Urease is a metalloenzyme that catalyzes the reaction of urea into an ammonium ion and carbamate which then spontaneously breaks down to form ammonium and carbon dioxide. It was the first enzyme in history to be purified by James Sumner (1926). It is found in most soils as well as several plants including jack beans and soybeans. There are several different varieties of urease, found in plants, animals and microbes, with different chemical properties and compositions in each type.
Structure and Characteristics:
Urease is comprised of two half units which are held together by non-covalent bonds. Since the enzyme exists as a dimer, there are two active sites. Each active site is highly specific and will only bind to urea or hydroxyurea. The active sites of urease each contain a nickel atom, which is arranged in square pyramidal geometry with a coordination number of five. Each nickel atom has two imidazole nitrogen atoms, a carboxylate and a water molecule as ligands. They are connected by carbamate. The optimal pH of urease is 7.4. Its molecular weight is 480kDa. The urease enzyme has C2 symmetry, although there are asymmetrical states that exist only as a portion of the enzyme’s biological composition. IR spectroscopy can be used to identify urease, as it is IR active. Urease is inhibited by heavy metals such as lead complexes.
Reaction Rate and Environmental Effects on Reaction:
Urease activity is dependent upon the presence of urea and hydroxyurea substrates. As soon as the enzyme comes in contact with the substrate, it immediately catalyzes the decomposition of urea into ammonium and carbamate ions. Urease reactivity increases as temperature increases. Other factors such as organic matter and cation exchange capacity have an effect on urease activity.

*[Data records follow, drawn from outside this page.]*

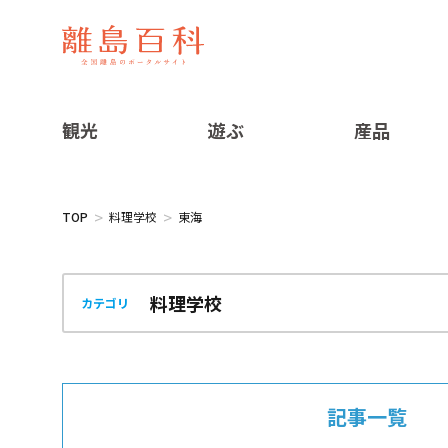
観光
遊ぶ
産品
TOP
料理学校
東海
カテゴリ
記事一覧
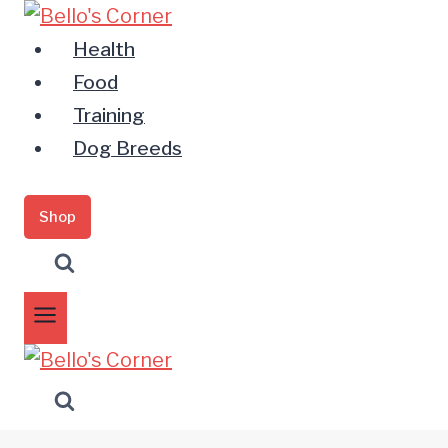
Zum
Inhalt
Health
springen
Food
Training
Dog Breeds
Shop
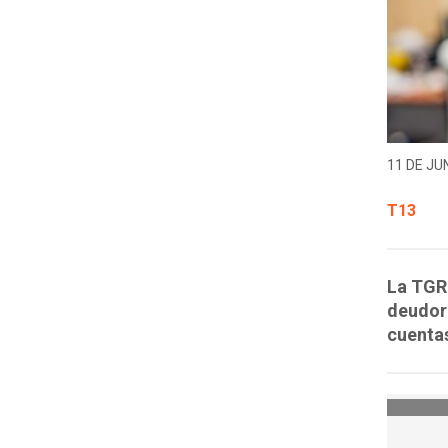
11 DE JUN
T13
La TGR 
deudore
cuentas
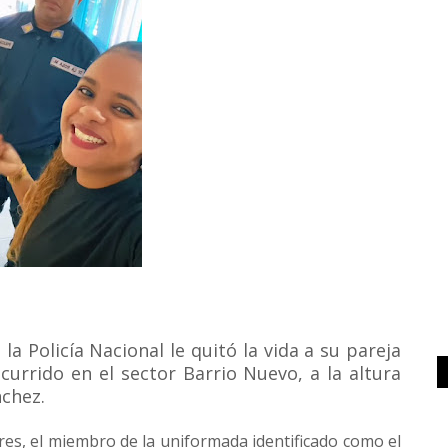
 Policía Nacional le quitó la vida a su pareja
urrido en el sector Barrio Nuevo, a la altura
nchez.
es, el miembro de la uniformada identificado como el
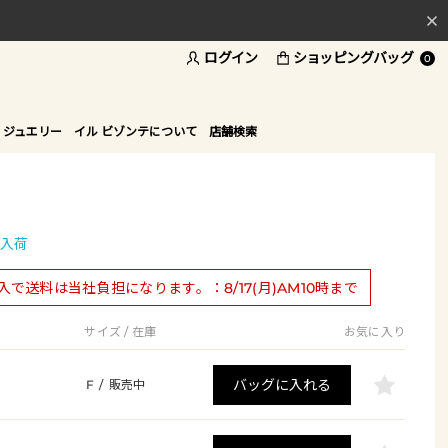
ログイン
ショッピングバッグ
料
0
ド
 ジュエリー
イル ビゾンテについて
店舗検索
入荷
購入で送料は当社負担になります。：8/17(月)AM10時まで
サイズ / 在庫
お気に入り
バッグに入れる
F
/
販売中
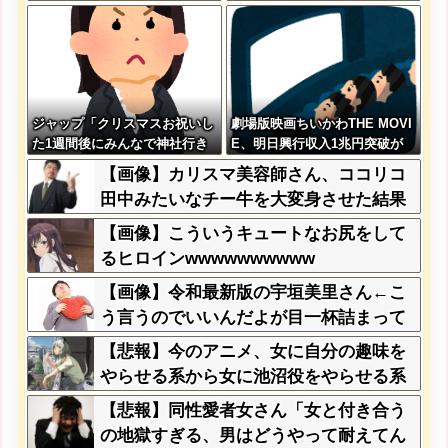
りだした結果がこちらw w w w
wwww
w w w
ジャップ「クリスマスお祝いし
劇場版映画ちいかわTHE MOVI
た1週間後にみんなで神社行き
E、明日興行収入1兆円突破が
ます」←これ
確実にｗｗｗｗｗｗｗｗｗｗｗ
【画像】カリスマ美容師さん、ココリコ
ｗｗ
田中みたいなチー牛を大変身させた結果
がこちらw w w w w w w w w w w
【画像】こういうキュートなお尻をして
るヒロインwwwwwwwwww
【画像】令和最新版の宇垣美里さん←こ
う言うのでいいんだよが目一杯詰まって
ると話題にw w w w w w w w w
【悲報】今のアニメ、女に自分の趣味を
やらせる系から女に池沼役をやらせる系
へ変化
【悲報】同性愛者女さん「女と付き合う
の地獄すぎる、男はどうやって耐えてん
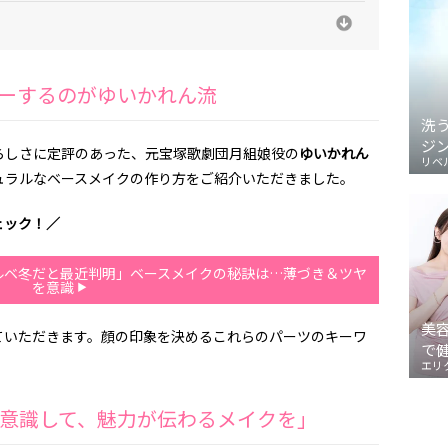
ーするのがゆいかれん流
洗
ジ
らしさに定評のあった、元宝塚歌劇団月組娘役の
ゆいかれん
リベ
ュラルなベースメイクの作り方をご紹介いただきました。
ェック！／
ルベ冬だと最近判明」ベースメイクの秘訣は…薄づき＆ツヤ
を意識
美
ていただきます。顔の印象を決めるこれらのパーツのキーワ
で
エリ
意識して、魅力が伝わるメイクを」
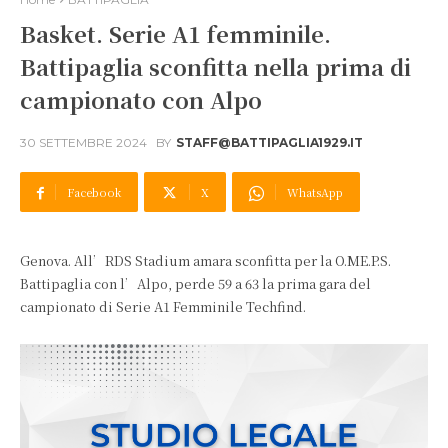
Basket. Serie A1 femminile.
Battipaglia sconfitta nella prima di
campionato con Alpo
30 SETTEMBRE 2024
BY
STAFF@BATTIPAGLIA1929.IT
Facebook
X
WhatsApp
Genova. All’RDS Stadium amara sconfitta per la O.ME.P.S.
Battipaglia con l’Alpo, perde 59 a 63 la prima gara del
campionato di Serie A1 Femminile Techfind.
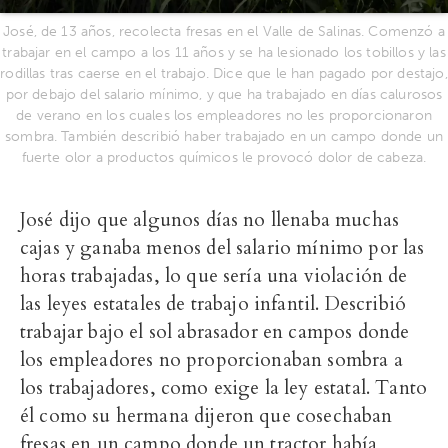
José, de 13 años, recolecta fresas en el Valle de Salinas. Comenzó a
trabajar en el campo a los 11 años y se ha lesionado los tobillos y las
rodillas tras caerse en el trabajo. Dice que le han pagado por destajo,
por debajo del salario mínimo, y que ha trabajado en días calurosos
de verano en los cuales los empleadores no les proporcionaron
sombra. También describió haber trabajado en un campo donde un
fuerte olor a productos químicos le provocó dolor de cabeza.
José dijo que algunos días no llenaba muchas
cajas y ganaba menos del salario mínimo por las
horas trabajadas, lo que sería una violación de
las leyes estatales de trabajo infantil. Describió
trabajar bajo el sol abrasador en campos donde
los empleadores no proporcionaban sombra a
los trabajadores, como exige la ley estatal. Tanto
él como su hermana dijeron que cosechaban
fresas en un campo donde un tractor había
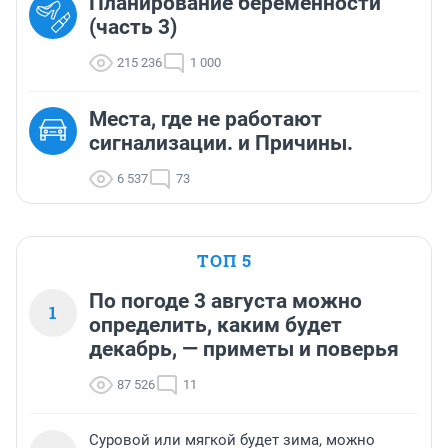
Планирование беременности
(часть 3)
215 236
1 000
Места, где не работают
сигнализации. и Причины.
6 537
73
ТОП 5
По погоде 3 августа можно
1
определить, каким будет
декабрь, — приметы и поверья
87 526
11
Суровой или мягкой будет зима, можно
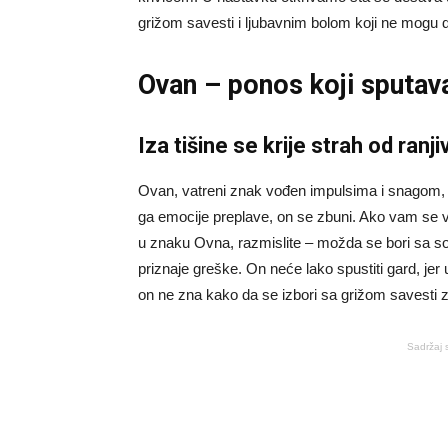
grižom savesti i ljubavnim bolom koji ne mogu 
Ovan – ponos koji sputav
Iza tišine se krije strah od ranji
Ovan, vatreni znak vođen impulsima i snagom, u
ga emocije preplave, on se zbuni. Ako vam se v
u znaku Ovna, razmislite – možda se bori sa 
priznaje greške. On neće lako spustiti gard, jer
on ne zna kako da se izbori sa grižom savesti 
Sadržaj 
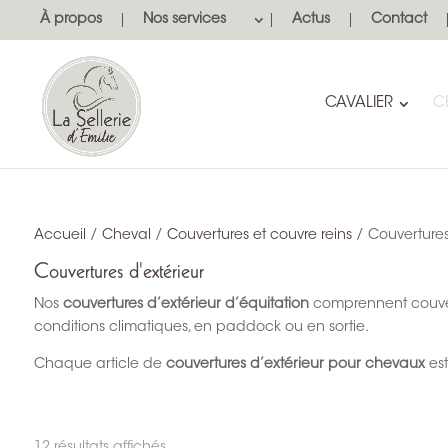
À propos
Nos services
Actus
Contact
CAVALIER
C
Accueil
/
Cheval
/
Couvertures et couvre reins
/ Couvertures
Couvertures d'extérieur
VESTES
GOGUES
VESTES
ETRIERS
Nos
couvertures d’extérieur d’équitation
HUILES ET BAUMES
comprennent couvert
BACS SE
BLOUSONS
RÊNES ALLEMANDES
BLOUSO
ETRIVIÈR
conditions climatiques, en paddock ou en sortie.
SAVONS POUR CUIR
MOBILIER
BASELAYERS
PULLOVE
SANGLES
Chaque article de
couvertures d’extérieur pour chevaux
est
IMPERMÉABILISANTS ET LESSIVES
TENTURE
SWEATS
POLOS ET
ACCESSO
JOUETS 
PULLS
PANTALO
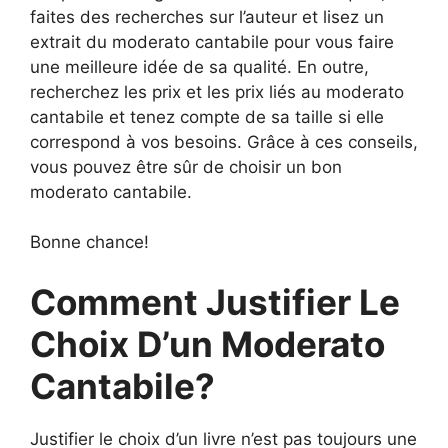
faites des recherches sur l’auteur et lisez un
extrait du moderato cantabile pour vous faire
une meilleure idée de sa qualité. En outre,
recherchez les prix et les prix liés au moderato
cantabile et tenez compte de sa taille si elle
correspond à vos besoins. Grâce à ces conseils,
vous pouvez être sûr de choisir un bon
moderato cantabile.
Bonne chance!
Comment Justifier Le
Choix D’un Moderato
Cantabile?
Justifier le choix d’un livre n’est pas toujours une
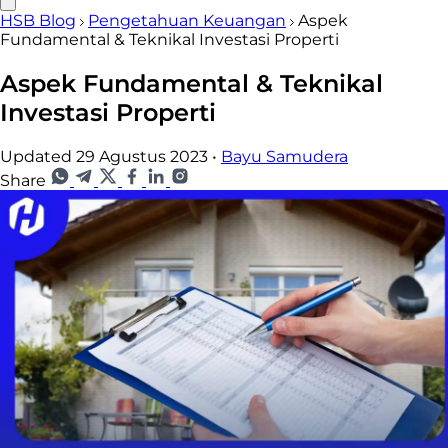
HSB Blog
Pengetahuan Keuangan
Aspek
Fundamental & Teknikal Investasi Properti
Aspek Fundamental & Teknikal
Investasi Properti
Updated 29 Agustus 2023
•
Bayu Samudera
Share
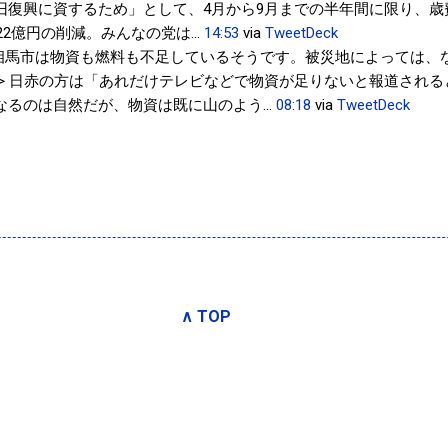
旧復興に資するため」として、4月から9月までの半年間に限り、歳
額22億円の削減。みんなの党は…
14:53
via
TweetDeck
相馬市は物資も燃料も不足しているそうです。被災地によっては、
 > 日赤の方は「あれだけテレビなどで物資が足りないと報道され
るのは自然だが、物資は既に山のよう...
08:18
via
TweetDeck
∧ TOP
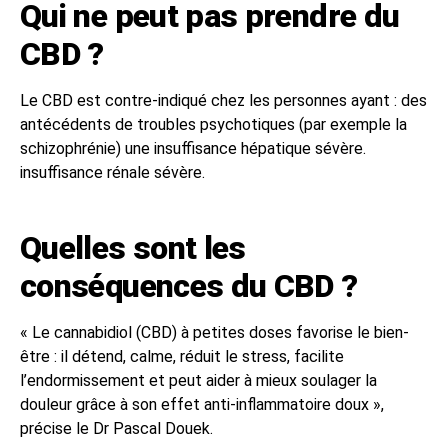
Qui ne peut pas prendre du
CBD ?
Le CBD est contre-indiqué chez les personnes ayant : des
antécédents de troubles psychotiques (par exemple la
schizophrénie) une insuffisance hépatique sévère.
insuffisance rénale sévère.
Quelles sont les
conséquences du CBD ?
« Le cannabidiol (CBD) à petites doses favorise le bien-
être : il détend, calme, réduit le stress, facilite
l’endormissement et peut aider à mieux soulager la
douleur grâce à son effet anti-inflammatoire doux »,
précise le Dr Pascal Douek.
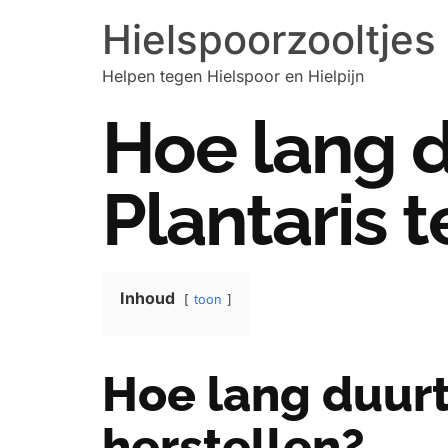
Hielspoorzooltjes
Helpen tegen Hielspoor en Hielpijn
Hoe lang d
Plantaris t
Inhoud
toon
Hoe lang duurt 
herstellen?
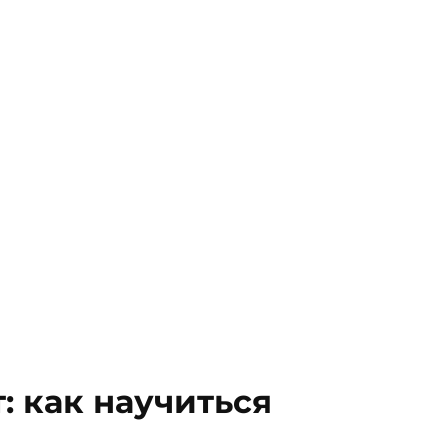
 как научиться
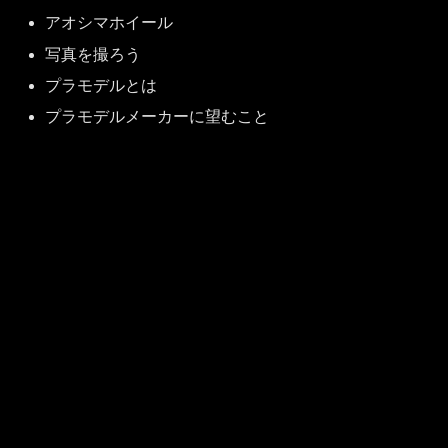
アオシマホイール
写真を撮ろう
プラモデルとは
プラモデルメーカーに望むこと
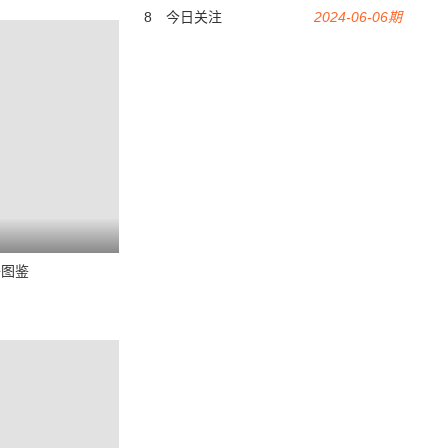
8
今日关注
2024-06-06期
子图鉴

The ability of urease to hydrolyze urea into ammonium and carbon dioxide was discovered in 1909 by Takeuchi. Two years later, it was discovered that the enzyme was present in soybeans. In 1913, it was proposed that soybean urease could be applied to quantitatively determine presence of urea. Following the discovery of urease in soybeans, several experiments were performed to show that urease also exists in castor beans. These experiments showed that castor bean urease hydrolyzed less urea than soy bean urease, indicating that castor bean urease is less active than soybean urease. In 1926, Professor James B. Sumner was the first to discover that enzymes were proteins, by isolating and crystallizing urease from jack beans. At the time, it was believed that isolating an enzyme was impossible, and as a result, Sumner’s discovery was not accepted for years until another chemist named John H. Northrop was able to isolate an enzyme as well.
Urease is used to diagnose gastrointestinal diseases caused by the bacteria Helicobacter pylori , such as cancer or infections caused by the microorganism. The basic idea behind the test is that H. pylori bacteria are able to secrete urease and catalyze the reaction of urea into ammonium and bicarbonate. The test if performed by taking a biopsy of mucosa from the stomach and placing it in a medium containing urea and a type of indicator. The indicator is usually phenol red. If there are H. pylori bacteria present in the mucosa, the urease produced by the bacteria will hydrolyze the urea, raising the pH and causing a color change in the indicator from yellow to red. The color change is indicative of the presence of H. pylori due to its ability to produce urease. If there is no color change, no H. pylori is present in the sample. There are limitations to this test’s abilities to accurately diagnose gastrointestinal diseases, such as the fact that the bacteria move toward the center of the body in patients on certain drug therapies. In this case, biopsies would have to be taken from the fundus of the stomach as well as the antrum, instead of just the antrum in the normal test. Despite this limitation, the accuracy of the test is higher than other comparable urease testing methods, such as the urease breath test.
1. Urease Fact Sheet. Mark S. Coyne Ph.D., Soil Microbiologist, Department of Agronomy, University of Kentucky. Web. <http://www.agrotaininternational.com...eFactSheet.pdf>.
2. Fishbein, William N., K. Nagarajan, and Warren Scurzi. "Urease Catalysis and Structure." Journal of Biological Chemistry 248.22 (1973): 7870-877.
3. Hubalek, Jaromir, Jan Hradecky, Vojtech Adam, Olga Krystofova, Dalibor Huska, Michael Masarik, Libuse Trnkova, Ales Horna, Katerina Klosova, Martin Adamek, Josef Zehnalek, and Rene Kizek. "Spectrometric and Voltammetric Analysis of Urease – Nickel Nanoelectrode as an Electrochemical Sensor." Sensors 4 (2007): 1238-255.
4. Austin, John W., Peter Doig, Murray Stewart, and Trevor J. Trust. "Structural Comparison of Urease and a GroEL Analog from Helicobacter Pyloni." Journal of Bacteriology 174.22 (1992): 7470-473.
5. Fishbein, William N., Thorne S. Winter, and J. D. Davidson. "Urease Catalysis." Journal of Biological Chemistry 240.6 (1965): 2402-406. Web.